Un manifestant blessé a été arrêté et placé à l'arrière d'un camion de police, le 26 février 2021.

«Cette révolution doit gagner»

L’ambassadeur de la Birmanie aux Nations unies, Kyaw Moe Tun, a appelé vendredi d’une voix émue à «Mettre fin au coup d’État militaire». «Nous avons besoin de l’action la plus forte de la communauté internationale pour immédiatement mettre fin au coup d’État militaire, mettre fin à l’oppression du peuple innocent et rendre le pouvoir de l’État au peuple», a déclaré Kyaw Moe Tun lors d’une session spéciale de l’Assemblée générale consacrée à la Birmanie.

En quelques phrases en birman, il a demandé à ses «Frères et sœurs» de poursuivre le combat contre la junte. «Cette révolution doit gagner», at-il lancé, achevant son discours d’une douzaine de minutes sous les applaudissements avec trois doigts levés, le geste de ralliement des manifestants.
******************************
À FAIRE:
(A) Recopiez à l'identique l'extrait du document depuis « Un manifestant blessé » jusqu'à « ralliement des manifestants. ».
(B) Selon l'extrait du document, dans quel but Kyaw Moe Tun réclame-t-il l'action la plus forte de la communauté internationale ? Répondez en une à trois phrases.

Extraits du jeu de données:
******************************
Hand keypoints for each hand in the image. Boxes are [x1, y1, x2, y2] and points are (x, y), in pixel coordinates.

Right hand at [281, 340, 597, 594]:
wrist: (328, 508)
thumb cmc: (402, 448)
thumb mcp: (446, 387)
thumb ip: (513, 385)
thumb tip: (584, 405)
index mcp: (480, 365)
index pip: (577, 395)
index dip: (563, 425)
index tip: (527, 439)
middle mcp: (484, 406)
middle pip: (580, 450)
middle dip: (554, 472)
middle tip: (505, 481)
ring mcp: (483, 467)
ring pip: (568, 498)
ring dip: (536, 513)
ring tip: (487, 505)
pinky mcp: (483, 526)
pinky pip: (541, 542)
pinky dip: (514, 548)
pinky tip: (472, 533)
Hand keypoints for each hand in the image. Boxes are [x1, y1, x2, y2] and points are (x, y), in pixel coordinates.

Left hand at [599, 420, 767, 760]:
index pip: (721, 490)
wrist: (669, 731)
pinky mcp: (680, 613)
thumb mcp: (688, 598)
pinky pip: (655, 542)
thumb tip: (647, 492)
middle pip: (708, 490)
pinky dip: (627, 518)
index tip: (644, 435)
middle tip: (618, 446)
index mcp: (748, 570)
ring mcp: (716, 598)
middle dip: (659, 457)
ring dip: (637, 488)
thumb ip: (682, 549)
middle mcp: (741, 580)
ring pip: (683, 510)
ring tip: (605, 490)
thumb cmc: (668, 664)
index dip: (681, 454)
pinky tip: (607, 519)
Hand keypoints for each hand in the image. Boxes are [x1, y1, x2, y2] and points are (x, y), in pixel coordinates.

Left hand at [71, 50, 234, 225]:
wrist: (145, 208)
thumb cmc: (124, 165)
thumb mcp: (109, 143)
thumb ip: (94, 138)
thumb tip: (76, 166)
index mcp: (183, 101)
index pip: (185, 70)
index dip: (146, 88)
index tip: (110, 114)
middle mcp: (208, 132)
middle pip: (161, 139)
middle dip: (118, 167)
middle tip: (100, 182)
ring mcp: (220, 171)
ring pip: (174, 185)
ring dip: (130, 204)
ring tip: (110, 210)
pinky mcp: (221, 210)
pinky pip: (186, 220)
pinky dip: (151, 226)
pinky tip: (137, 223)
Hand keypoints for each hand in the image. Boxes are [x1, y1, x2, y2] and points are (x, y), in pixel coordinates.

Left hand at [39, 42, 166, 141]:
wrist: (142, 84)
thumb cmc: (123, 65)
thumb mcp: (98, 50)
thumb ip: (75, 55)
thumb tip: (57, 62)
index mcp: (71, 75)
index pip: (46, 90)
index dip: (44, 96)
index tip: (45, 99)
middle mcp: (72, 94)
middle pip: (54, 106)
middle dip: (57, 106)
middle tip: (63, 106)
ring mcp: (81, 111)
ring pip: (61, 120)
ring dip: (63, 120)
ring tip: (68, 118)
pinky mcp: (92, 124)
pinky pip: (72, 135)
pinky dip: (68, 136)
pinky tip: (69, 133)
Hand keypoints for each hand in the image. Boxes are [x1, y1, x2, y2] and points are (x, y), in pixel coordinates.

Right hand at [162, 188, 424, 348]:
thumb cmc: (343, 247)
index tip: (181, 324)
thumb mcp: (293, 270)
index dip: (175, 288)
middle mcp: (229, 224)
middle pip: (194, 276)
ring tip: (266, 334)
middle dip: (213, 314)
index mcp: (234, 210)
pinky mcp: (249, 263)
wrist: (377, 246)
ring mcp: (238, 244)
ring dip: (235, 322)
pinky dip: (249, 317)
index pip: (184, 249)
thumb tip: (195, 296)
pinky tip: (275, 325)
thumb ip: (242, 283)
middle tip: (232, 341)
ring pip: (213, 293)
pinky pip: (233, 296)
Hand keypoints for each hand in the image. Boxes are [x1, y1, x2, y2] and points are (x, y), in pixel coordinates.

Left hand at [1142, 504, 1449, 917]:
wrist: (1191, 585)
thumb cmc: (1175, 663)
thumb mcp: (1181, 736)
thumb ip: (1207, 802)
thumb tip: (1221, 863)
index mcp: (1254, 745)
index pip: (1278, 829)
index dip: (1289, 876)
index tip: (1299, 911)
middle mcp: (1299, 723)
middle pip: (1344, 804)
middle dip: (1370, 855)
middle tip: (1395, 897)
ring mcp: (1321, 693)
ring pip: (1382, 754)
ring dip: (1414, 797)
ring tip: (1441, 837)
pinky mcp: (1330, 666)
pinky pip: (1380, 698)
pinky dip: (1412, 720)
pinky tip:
******************************
CORRIGÉS:
(A)
Un manifestant blessé a été arrêté et placé à l'arrière d'un camion de police, le 26 février 2021.

«Cette révolution doit gagner»

L’ambassadeur de la Birmanie aux Nations unies, Kyaw Moe Tun, a appelé vendredi d’une voix émue à «Mettre fin au coup d’État militaire». «Nous avons besoin de l’action la plus forte de la communauté internationale pour immédiatement mettre fin au coup d’État militaire, mettre fin à l’oppression du peuple innocent et rendre le pouvoir de l’État au peuple», a déclaré Kyaw Moe Tun lors d’une session spéciale de l’Assemblée générale consacrée à la Birmanie.

En quelques phrases en birman, il a demandé à ses «Frères et sœurs» de poursuivre le combat contre la junte. «Cette révolution doit gagner», at-il lancé, achevant son discours d’une douzaine de minutes sous les applaudissements avec trois doigts levés, le geste de ralliement des manifestants.

(B) Il la réclame pour mettre immédiatement fin au coup d'État militaire et à l'oppression du peuple innocent. Il veut aussi que le pouvoir de l'État soit rendu au peuple.